En in die dynamiek wordt ‘autonomie verlenen’ ervaren als een tegenpool van ‘structuur bieden’?
Ja, zo wordt het gezien: het is het een of het ander. Al vanuit mijn literatuurstudie ontdekte ik dat dat niet zo is. Autonomie verlenen staat niet gelijk aan ‘laissez-faire’ onderwijs en de kinderen richtingloos en regelloos laten zwemmen. Als je het op een goede manier invult, bijten autonomie en structuur elkaar niet, maar trekken ze gelijk op. De moeilijkheid is dit: je hebt er durf voor nodig. Ik denk dat vooral kinderen die eerder naar het speciaal onderwijs gegaan zouden zijn, er vreselijk veel baat bij hebben dat we hen met meer omgeven dan met regels alleen. Dat we echt naar het kind kijken.
Hoe doe jij dat zelf – autonomie verlenen? En hoe verhoudt zich dat tot de regels in jouw klas?

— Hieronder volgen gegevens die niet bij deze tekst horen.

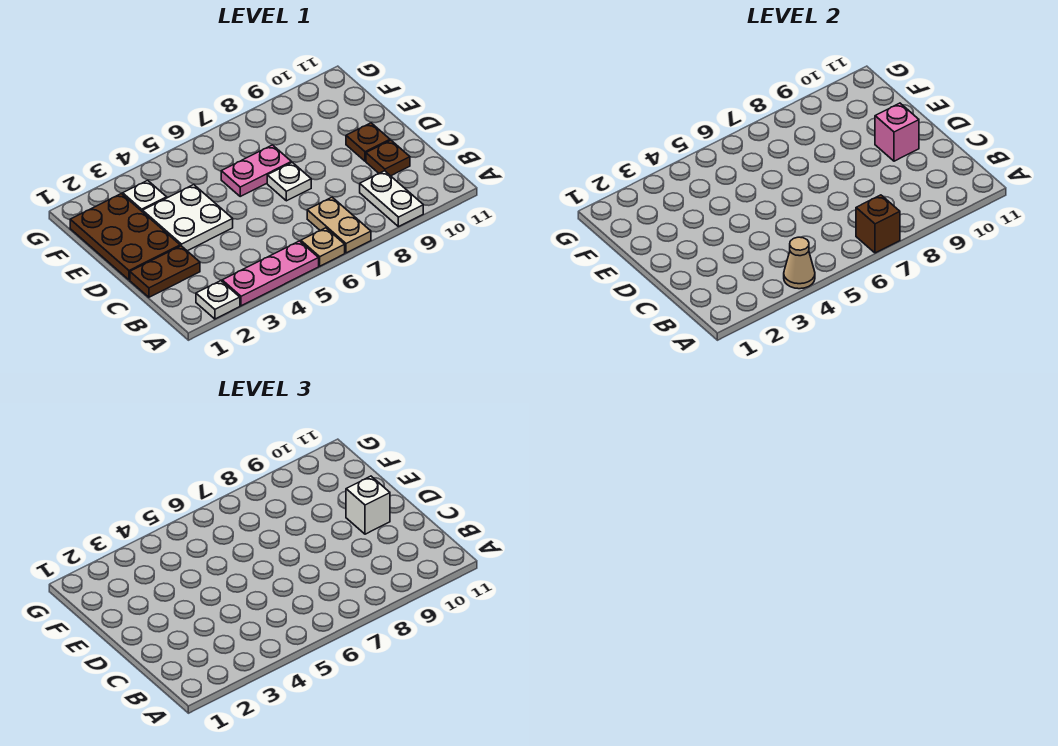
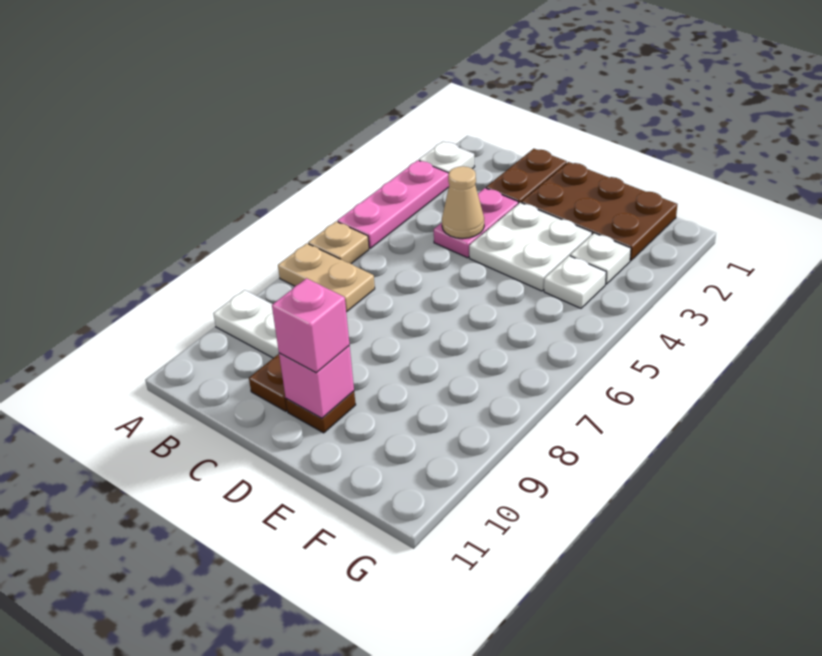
tan 1x1 cone [784,237,815,289] -> tan 1x1 cone moved to [442,166,484,239]
brown 1x1 brick [856,195,900,253] -> none
white 1x1 plate [267,162,311,201] -> white 1x1 plate moved to [544,256,606,308]
white 1x1 brick [346,476,390,534] -> pink 1x1 brick [272,278,350,373]
pink 1x2 plate [221,145,291,196] -> pink 1x2 plate moved to [434,188,518,258]

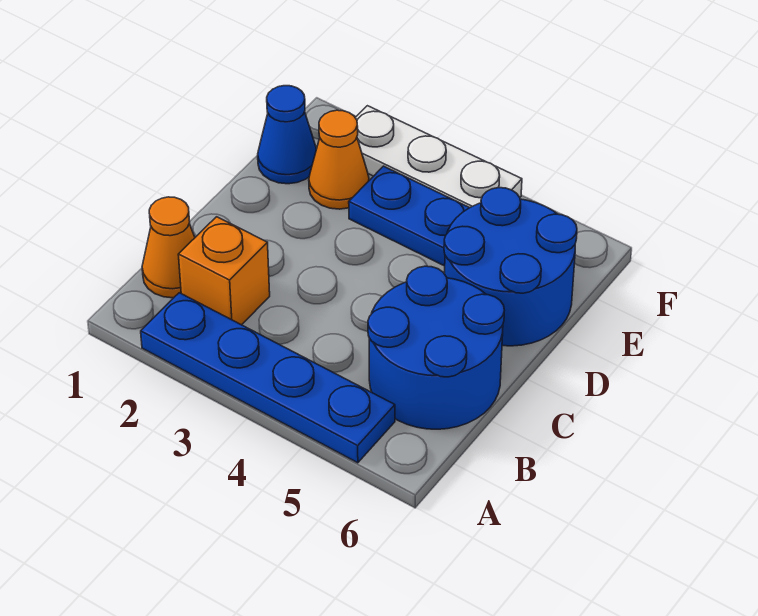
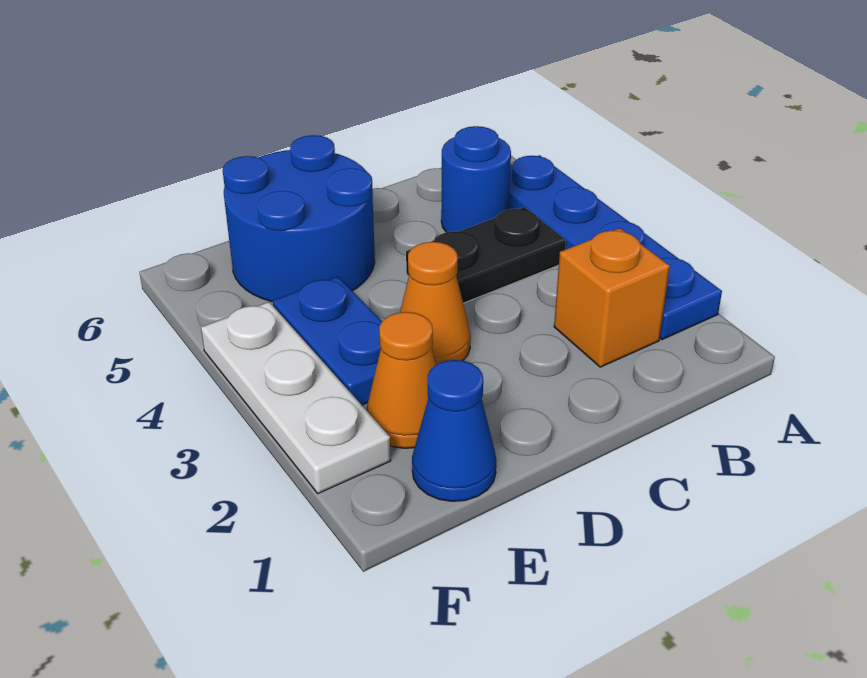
orange 1x1 cone [142,197,195,298] -> orange 1x1 cone moved to [400,242,471,364]
none -> black 1x2 plate [406,207,566,303]
blue 2x2 round brick [368,266,504,429] -> blue 1x1 round brick [441,126,511,232]

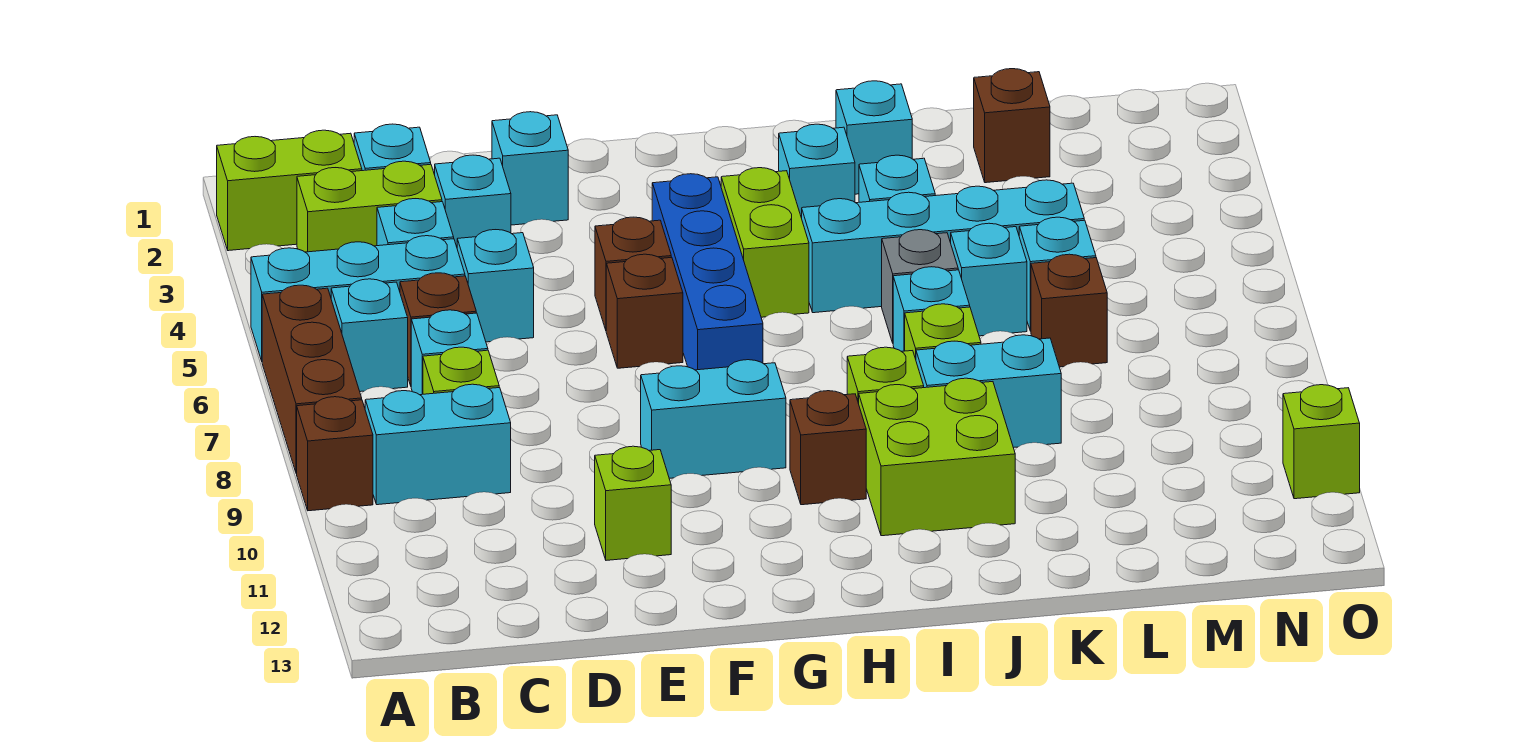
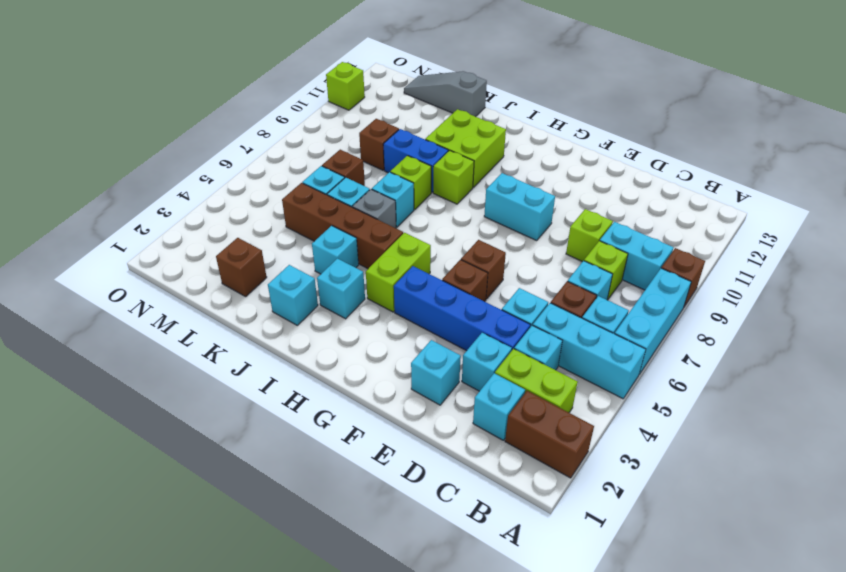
lime 1x2 brick [217,130,362,251] -> brown 1x2 brick [505,391,594,478]
brown 1x3 brick [262,285,362,474] -> cyan 1x3 brick [615,268,691,374]
lime 1x1 brick [595,446,671,560] -> lime 1x1 brick moved to [566,209,613,262]
blue 1x4 brick [652,174,763,370] -> blue 1x4 brick turned to [394,266,530,351]
brown 1x1 brick [790,391,866,505] -> brown 1x1 brick moved to [359,119,399,170]
cyan 1x4 brick [802,180,1084,313] -> brown 1x4 brick [282,183,403,269]
cyan 1x2 brick [916,335,1061,448] -> blue 1x2 brick [383,129,448,193]
none -> grey 1x3 slope [404,71,487,117]

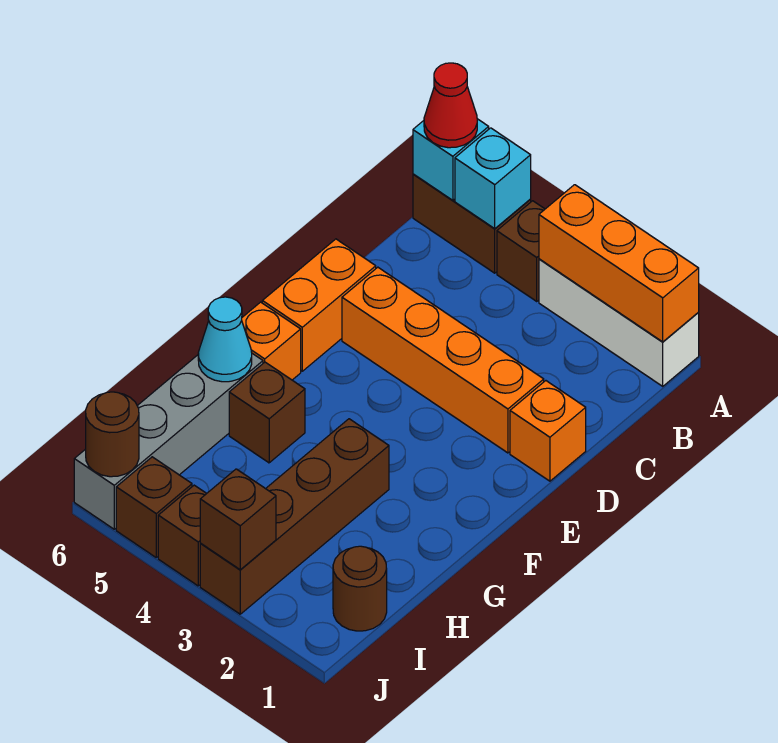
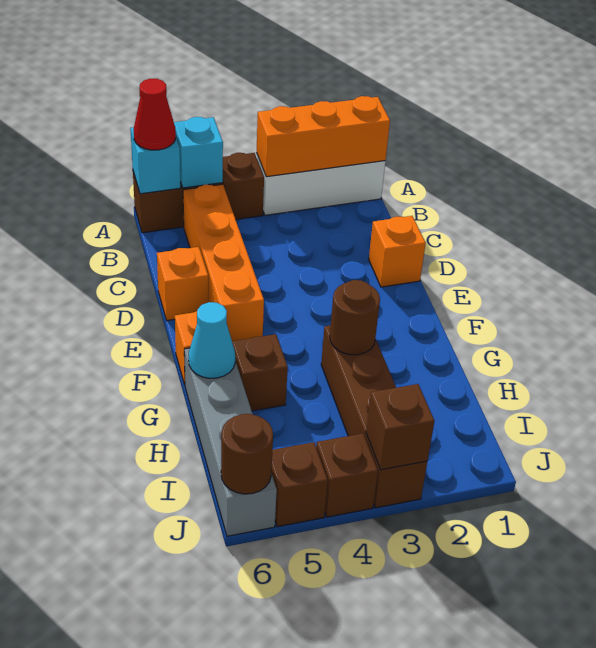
orange 1x4 brick [342,267,544,453] -> orange 1x4 brick turned to [183,184,264,341]
orange 1x2 brick [262,239,376,371] -> orange 1x1 brick [157,247,208,320]
brown 1x1 round brick [333,546,387,631] -> brown 1x1 round brick moved to [330,280,380,355]

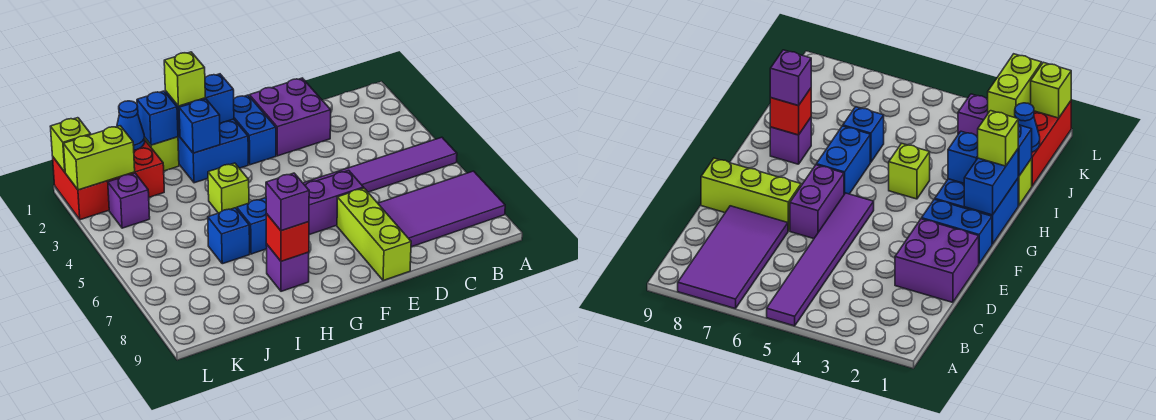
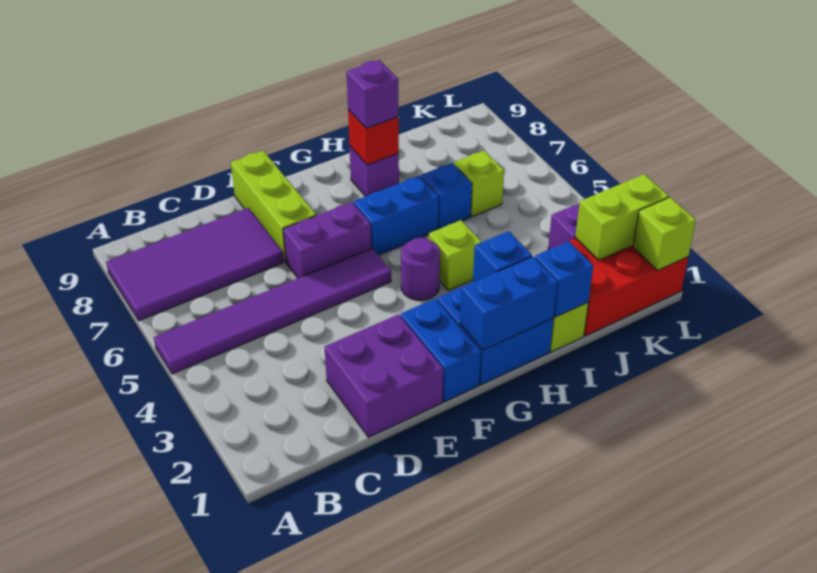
none -> purple 1x1 round brick [401,237,440,300]
lime 1x1 brick [164,52,205,106] -> lime 1x1 brick moved to [454,151,504,217]
blue 1x1 cone [117,101,145,150] -> none

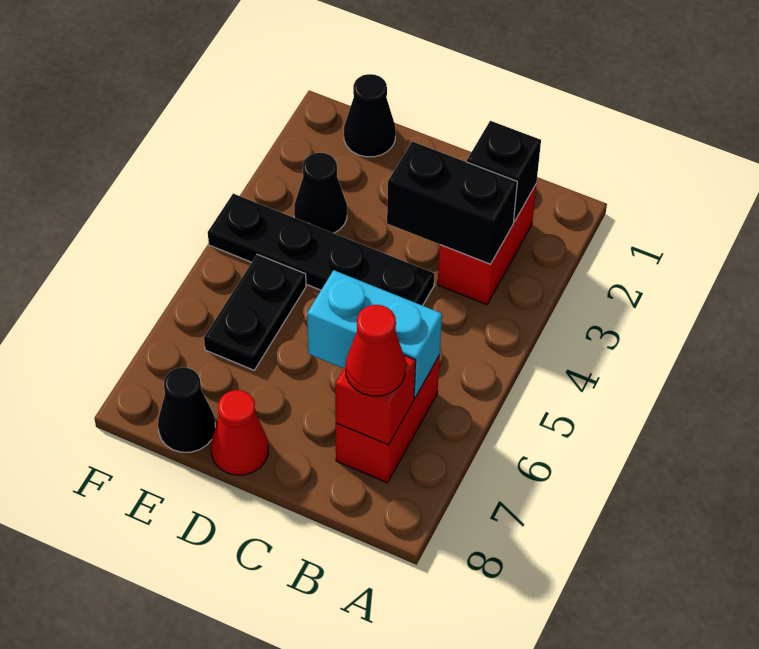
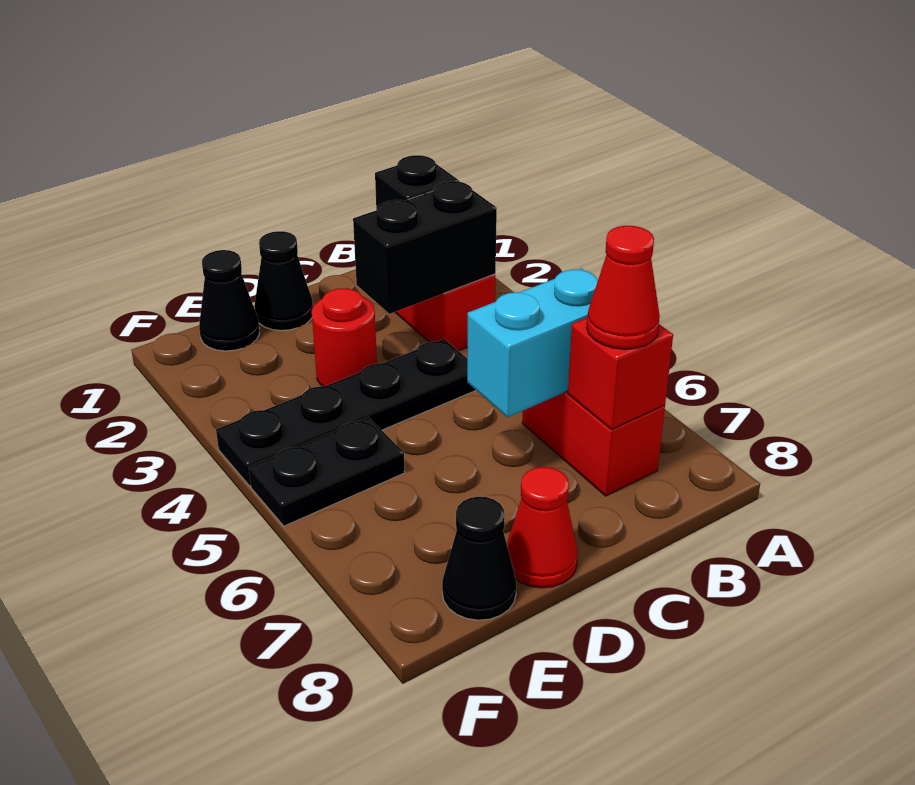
none -> red 1x1 round brick [312,288,377,386]
black 1x1 cone [294,153,347,233] -> black 1x1 cone moved to [255,231,313,330]
black 1x2 plate [204,254,306,370] -> black 1x2 plate turned to [249,417,405,526]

Neem het opruimen van de klas. Dat doen per toerbeurt een paar kinderen. Vroeger liet ik de kinderen opruimen door heel nadrukkelijke instructies te geven: ‘jij doet de plakpot, jij doet de papiersnippers.’ Nu spreek ik alleen het vertrouwen uit dat ‘wij in tien minuten deze klas gaan opruimen. Dat kunnen wij.’ Het is een gedeelde verantwoordelijkheid. Heel lang is dat goed gegaan en aan het begin van het jaar wilde de groep ook geen aanwijzingen meer. En toch was het vorige week een puinzooi na die tien minuten, ontdekte ik na schooltijd. Toen de gelegenheid zich voordeed, heb ik dat besproken: ‘Ik vond het niet kunnen hoe ik de klas aantrof. Ik begrijp het ook niet zo goed, en wetend dat op maandag mijn duo Manon de klas binnen komt lopen, schaam ik me. Ik hoop jullie ook.’ Dan komen er meteen kinderen die willen helpen. Je merkt dan dat het een gedeelde verantwoordelijkheid is, van ons allemaal.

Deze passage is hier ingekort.